As Christians, we recognize that before God “there is neither …male nor female” (Galatians 3:28), thus double standards don’t exist within the mind of God. In His great compassion, God hates sin (not the sinner) and the traumatic effect it has on His children. The promotion of godly living for both males and females will pave the road to equal treatment and respect.
The nuances of female sex addiction can perhaps best be explained by looking at the body, mind, and spirit connection.
The Body Physically and physiologically, males and females are obviously different. The less obvious factors encompassed in the physicality of being female include a woman’s innate desire to look attractive and her more complicated sexual arousal and release.
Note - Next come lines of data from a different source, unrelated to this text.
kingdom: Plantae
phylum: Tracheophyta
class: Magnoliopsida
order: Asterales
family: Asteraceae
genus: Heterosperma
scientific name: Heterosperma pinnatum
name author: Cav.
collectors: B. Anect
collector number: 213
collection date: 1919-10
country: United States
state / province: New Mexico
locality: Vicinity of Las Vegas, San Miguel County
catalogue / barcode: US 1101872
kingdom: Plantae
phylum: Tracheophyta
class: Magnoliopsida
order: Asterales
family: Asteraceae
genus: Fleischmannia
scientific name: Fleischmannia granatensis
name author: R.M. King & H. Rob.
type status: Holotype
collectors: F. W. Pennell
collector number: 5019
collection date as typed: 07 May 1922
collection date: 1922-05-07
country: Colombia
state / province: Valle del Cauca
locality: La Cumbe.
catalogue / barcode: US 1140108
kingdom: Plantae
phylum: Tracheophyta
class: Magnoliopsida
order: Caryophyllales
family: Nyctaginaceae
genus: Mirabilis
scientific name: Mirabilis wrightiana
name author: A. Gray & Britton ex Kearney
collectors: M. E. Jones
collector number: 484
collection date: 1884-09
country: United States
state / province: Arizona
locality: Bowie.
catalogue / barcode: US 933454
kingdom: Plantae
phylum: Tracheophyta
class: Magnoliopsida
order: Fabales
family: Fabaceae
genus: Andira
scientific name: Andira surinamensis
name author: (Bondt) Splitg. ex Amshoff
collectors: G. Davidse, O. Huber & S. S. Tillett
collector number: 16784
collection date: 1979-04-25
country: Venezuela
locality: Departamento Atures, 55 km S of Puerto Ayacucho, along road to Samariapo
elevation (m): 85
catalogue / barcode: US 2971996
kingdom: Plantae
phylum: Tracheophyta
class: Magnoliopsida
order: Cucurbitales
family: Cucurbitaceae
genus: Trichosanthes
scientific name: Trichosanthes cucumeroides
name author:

When too great an emphasis is given to the body because of the culture, exploitation, or addiction, the balance of the inner woman is disturbed.
The Mind Mentally and emotionally, females are typically aroused in different ways than males. Where men tend to be visual and have greater interests in a woman’s body, or sadly, just parts of her body, women tend to remain relational – even in their attraction and arousal. For example, gateways for feminine arousal will often include ambience or environmental setting, the personality traits of the man, and how he seems to nurture her with attention. These factors are often exploited in soap operas, romance novels, and other things traditionally targeted to females.
The Spirit While both sexes suffered spiritual damage from the fall of humanity, the consequences for males and females are different. One consequence for females is that the woman’s “desire will be for (her) husband” (Genesis 3:10). This may account for greater vulnerability in females. Their hearts are turned more to their masculine counterparts, than, perhaps, men’s are toward women. This vulnerability is not inherently bad, but it can foster a heightened need for masculine approval.
The Recovery Goal
Ultimately, the recovery goal of a female sex addict is not unlike that of the male addict, but her journey differs from that of men. She must learn to harmonize her body, mind, and spirit in a way that affirms God’s design. In her feminine spirit, she is unique and her personality bears the creativity of God. Supports for her will include personal accountability, professional counseling, and participation in the community of faith and in recovery groups if available. Like the male addict, the female must get beneath the behavior in order to heal distorted thoughts, damaged emotions, and a wounded spirit.